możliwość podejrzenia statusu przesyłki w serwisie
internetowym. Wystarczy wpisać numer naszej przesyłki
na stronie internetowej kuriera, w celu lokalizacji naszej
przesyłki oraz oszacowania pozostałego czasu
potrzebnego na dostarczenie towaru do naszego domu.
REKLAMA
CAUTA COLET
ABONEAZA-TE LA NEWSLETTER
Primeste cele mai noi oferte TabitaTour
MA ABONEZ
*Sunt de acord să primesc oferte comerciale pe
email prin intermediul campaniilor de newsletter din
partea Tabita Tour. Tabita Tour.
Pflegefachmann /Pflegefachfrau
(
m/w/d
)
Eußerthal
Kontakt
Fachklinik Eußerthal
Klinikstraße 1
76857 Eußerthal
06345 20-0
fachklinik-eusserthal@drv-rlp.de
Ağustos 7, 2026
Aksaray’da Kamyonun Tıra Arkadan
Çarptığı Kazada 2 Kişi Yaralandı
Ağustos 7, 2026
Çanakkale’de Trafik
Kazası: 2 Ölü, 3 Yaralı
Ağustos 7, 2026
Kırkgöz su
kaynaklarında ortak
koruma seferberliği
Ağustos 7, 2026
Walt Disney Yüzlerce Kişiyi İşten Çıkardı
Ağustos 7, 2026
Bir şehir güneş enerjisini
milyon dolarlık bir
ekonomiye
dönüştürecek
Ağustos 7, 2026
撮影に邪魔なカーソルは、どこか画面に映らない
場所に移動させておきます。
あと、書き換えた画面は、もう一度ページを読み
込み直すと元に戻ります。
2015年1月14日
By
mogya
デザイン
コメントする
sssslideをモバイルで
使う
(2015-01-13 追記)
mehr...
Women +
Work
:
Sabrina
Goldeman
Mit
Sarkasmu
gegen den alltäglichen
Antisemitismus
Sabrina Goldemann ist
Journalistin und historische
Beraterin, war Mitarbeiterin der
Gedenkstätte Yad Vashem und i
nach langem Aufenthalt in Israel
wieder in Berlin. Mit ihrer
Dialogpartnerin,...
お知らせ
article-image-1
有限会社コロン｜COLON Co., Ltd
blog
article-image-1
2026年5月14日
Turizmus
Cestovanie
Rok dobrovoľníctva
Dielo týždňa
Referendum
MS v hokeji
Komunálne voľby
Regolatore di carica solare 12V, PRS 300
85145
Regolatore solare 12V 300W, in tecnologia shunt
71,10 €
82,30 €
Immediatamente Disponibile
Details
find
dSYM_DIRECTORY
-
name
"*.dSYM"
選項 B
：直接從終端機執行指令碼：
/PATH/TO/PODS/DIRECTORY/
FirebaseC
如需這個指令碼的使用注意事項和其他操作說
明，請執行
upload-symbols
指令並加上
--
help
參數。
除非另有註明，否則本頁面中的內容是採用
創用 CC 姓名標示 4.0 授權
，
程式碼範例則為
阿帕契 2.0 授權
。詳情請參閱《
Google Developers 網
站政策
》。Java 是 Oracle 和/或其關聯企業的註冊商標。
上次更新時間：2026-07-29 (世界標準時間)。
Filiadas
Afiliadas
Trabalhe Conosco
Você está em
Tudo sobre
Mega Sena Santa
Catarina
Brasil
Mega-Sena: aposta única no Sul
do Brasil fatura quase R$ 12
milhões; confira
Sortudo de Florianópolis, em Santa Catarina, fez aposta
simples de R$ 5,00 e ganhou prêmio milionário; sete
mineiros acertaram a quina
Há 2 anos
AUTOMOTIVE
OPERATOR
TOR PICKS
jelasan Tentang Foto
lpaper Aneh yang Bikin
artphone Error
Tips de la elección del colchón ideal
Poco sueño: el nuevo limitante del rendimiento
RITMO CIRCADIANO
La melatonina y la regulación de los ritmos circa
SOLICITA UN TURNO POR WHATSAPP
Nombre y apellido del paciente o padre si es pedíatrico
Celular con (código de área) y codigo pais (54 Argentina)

• REQUIRED WORK: The lines above starting at the one that contains "是 Oracle 和/或其關聯企業的註冊商標。" and ending at the one that contains "Nombre y apellido" must be transcribed exactly, and no other lines may appear.

• OUTPUT FOR THIS EXERCISE:
》。Java 是 Oracle 和/或其關聯企業的註冊商標。
上次更新時間：2026-07-29 (世界標準時間)。
Filiadas
Afiliadas
Trabalhe Conosco
Você está em
Tudo sobre
Mega Sena Santa
Catarina
Brasil
Mega-Sena: aposta única no Sul
do Brasil fatura quase R$ 12
milhões; confira
Sortudo de Florianópolis, em Santa Catarina, fez aposta
simples de R$ 5,00 e ganhou prêmio milionário; sete
mineiros acertaram a quina
Há 2 anos
AUTOMOTIVE
OPERATOR
TOR PICKS
jelasan Tentang Foto
lpaper Aneh yang Bikin
artphone Error
Tips de la elección del colchón ideal
Poco sueño: el nuevo limitante del rendimiento
RITMO CIRCADIANO
La melatonina y la regulación de los ritmos circa
SOLICITA UN TURNO POR WHATSAPP
Nombre y apellido del paciente o padre si es pedíatrico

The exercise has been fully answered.